Record set:
*** Begin section ***

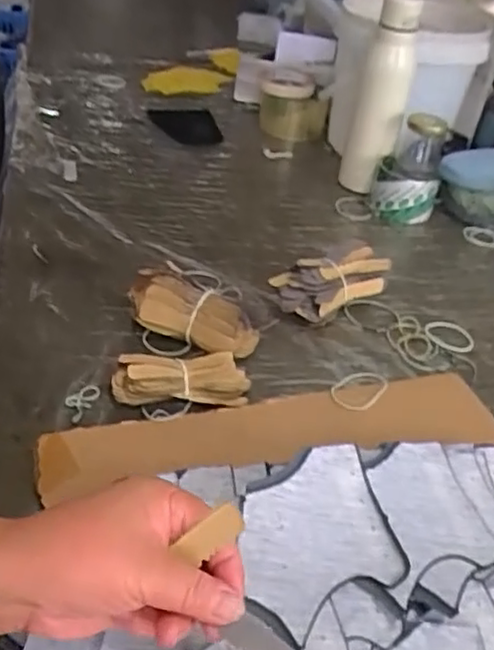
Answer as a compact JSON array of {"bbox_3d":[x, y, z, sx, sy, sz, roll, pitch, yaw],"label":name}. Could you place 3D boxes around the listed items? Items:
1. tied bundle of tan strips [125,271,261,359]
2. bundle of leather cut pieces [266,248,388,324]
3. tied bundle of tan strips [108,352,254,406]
[{"bbox_3d":[-0.052,-0.008,0.598,0.121,0.053,0.045,16,37,13],"label":"tied bundle of tan strips"},{"bbox_3d":[0.083,-0.040,0.671,0.123,0.048,0.057,-21,44,-33],"label":"bundle of leather cut pieces"},{"bbox_3d":[-0.054,0.043,0.546,0.108,0.029,0.041,1,36,-8],"label":"tied bundle of tan strips"}]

*** End section ***

Give the lines again word for word, from the start of the records to the line holding "2. bundle of", both included, and leave out any picture.

Answer to the problem:
Answer as a compact JSON array of {"bbox_3d":[x, y, z, sx, sy, sz, roll, pitch, yaw],"label":name}. Could you place 3D boxes around the listed items? Items:
1. tied bundle of tan strips [125,271,261,359]
2. bundle of leather cut pieces [266,248,388,324]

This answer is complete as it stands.